## Task goal
Update the records from the line with "phylum: Chordata" through the end of the records, changing "scientific name" to "species" and keeping everything else the same. Leave the pictures out of your answer.

## Material for this task
-------

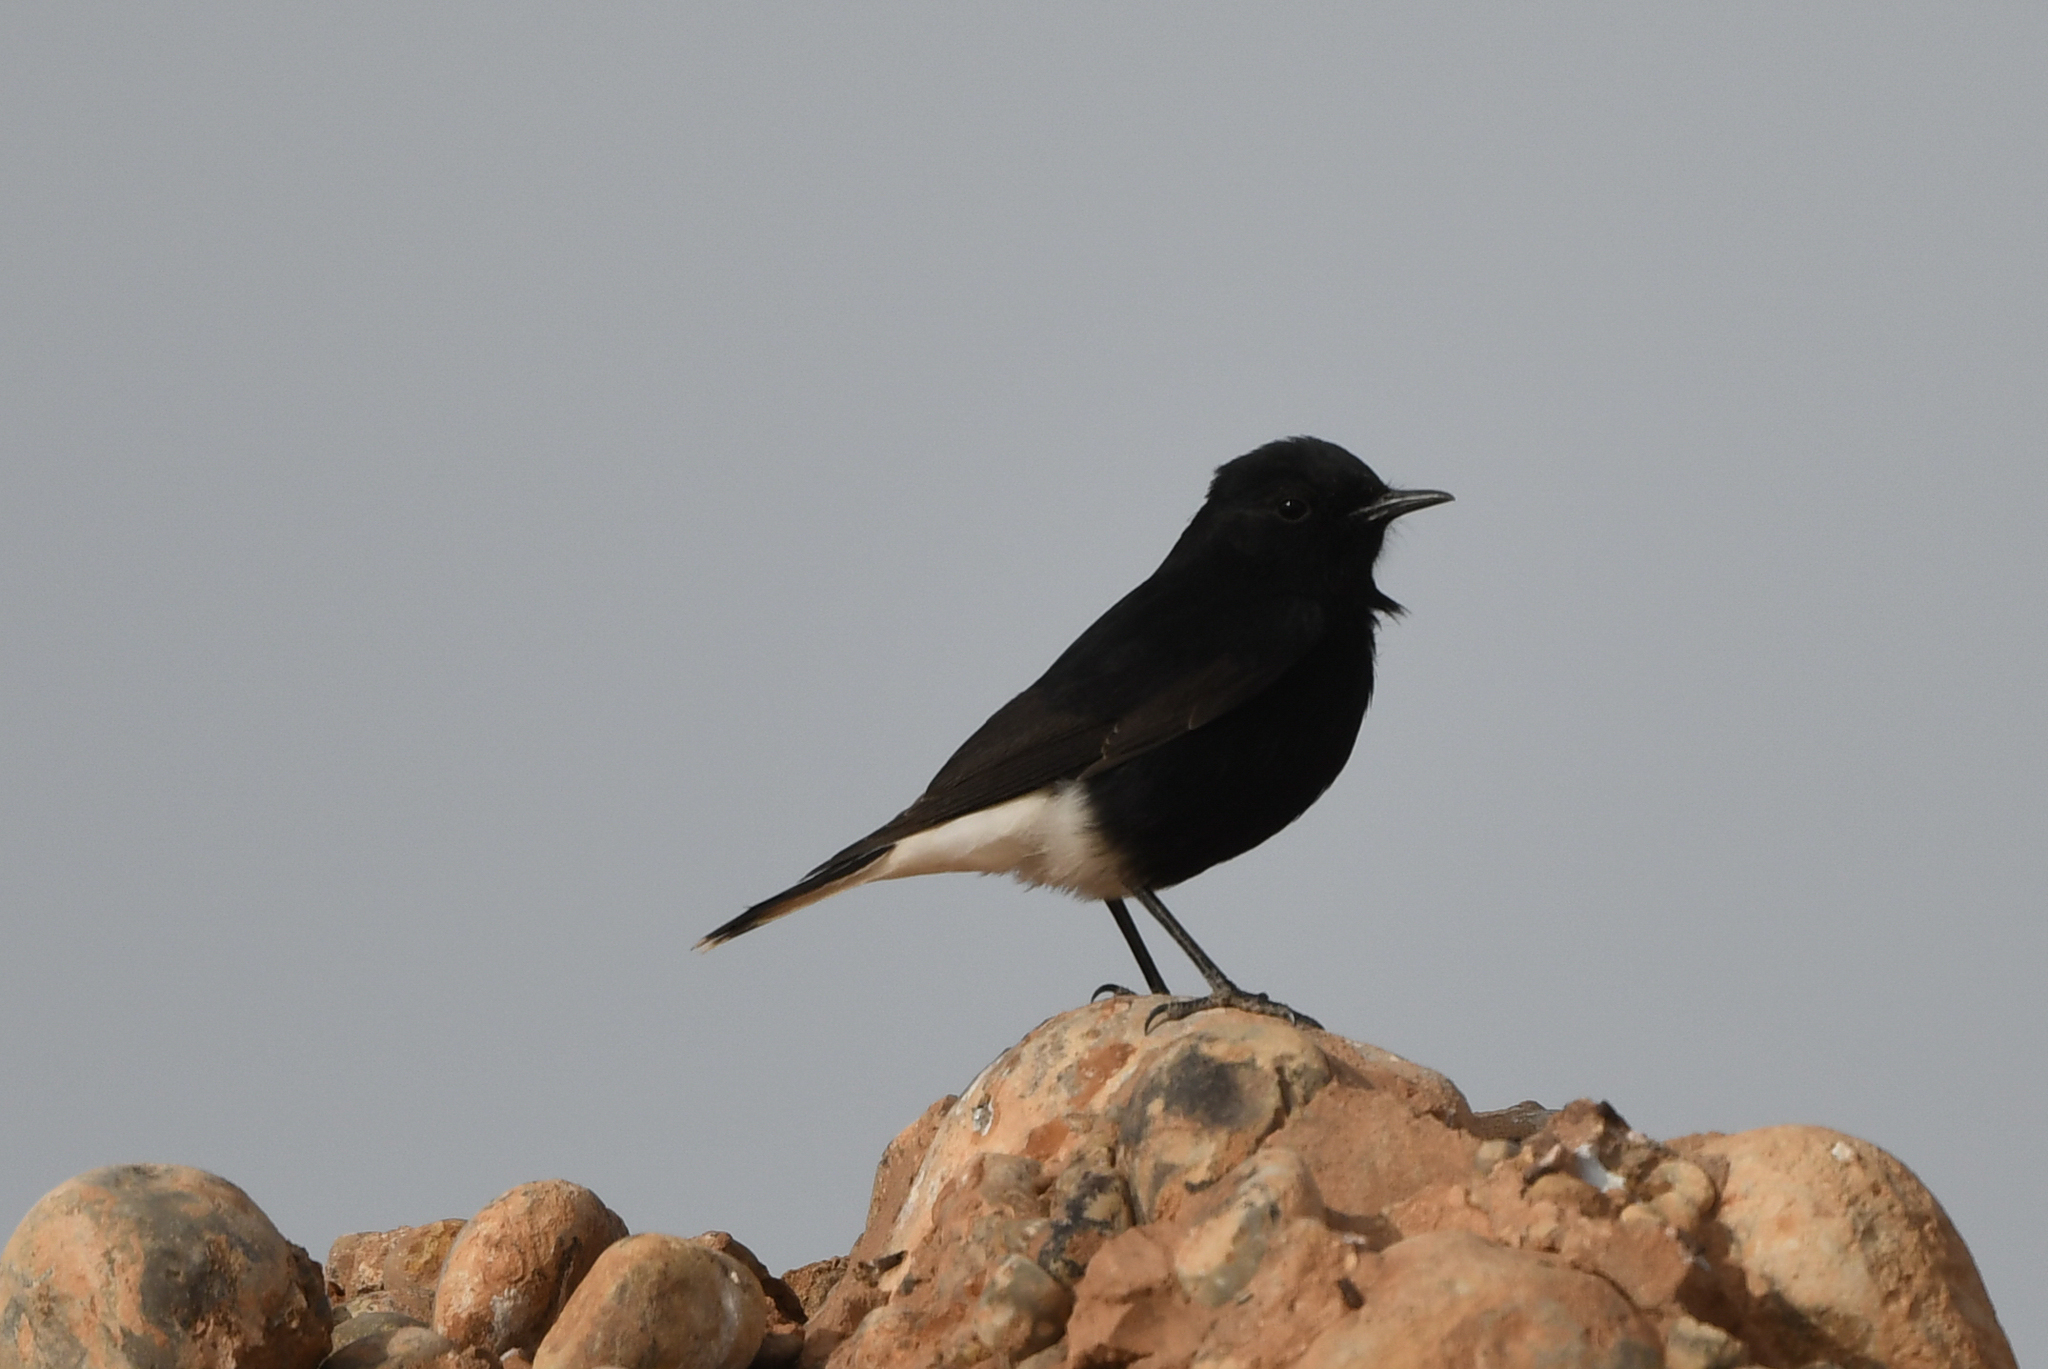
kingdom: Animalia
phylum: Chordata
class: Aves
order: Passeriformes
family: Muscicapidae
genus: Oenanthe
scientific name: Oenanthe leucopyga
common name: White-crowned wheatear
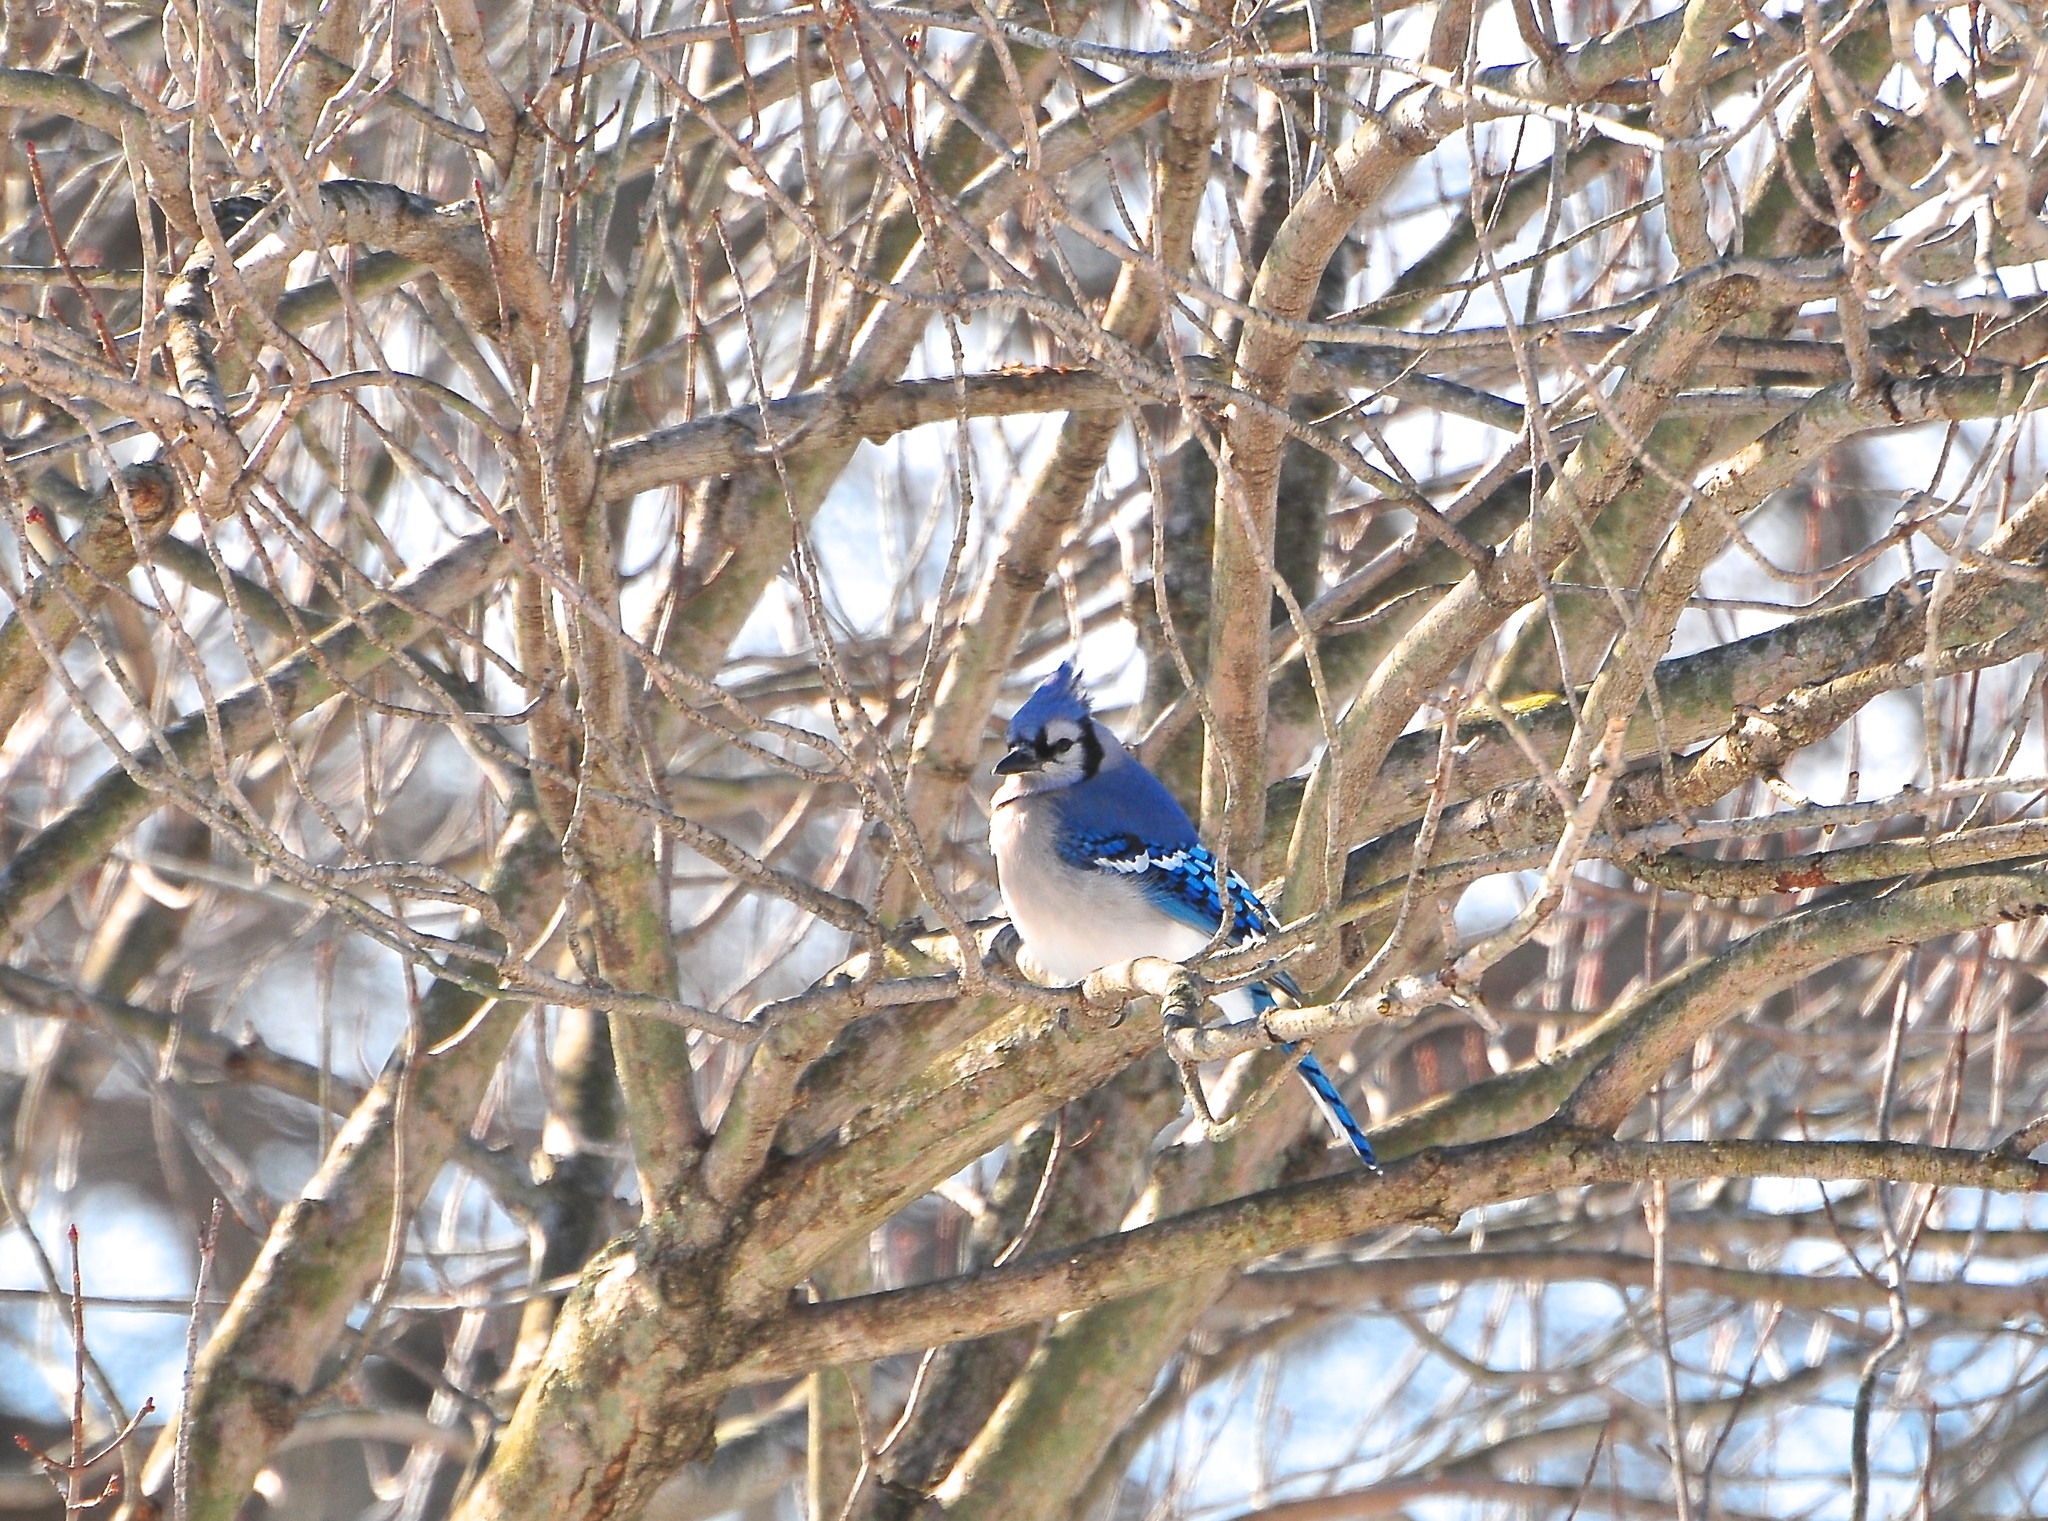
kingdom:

-------

## Completed task
phylum: Chordata
class: Aves
order: Passeriformes
family: Muscicapidae
genus: Oenanthe
species: Oenanthe leucopyga
common name: White-crowned wheatear
kingdom:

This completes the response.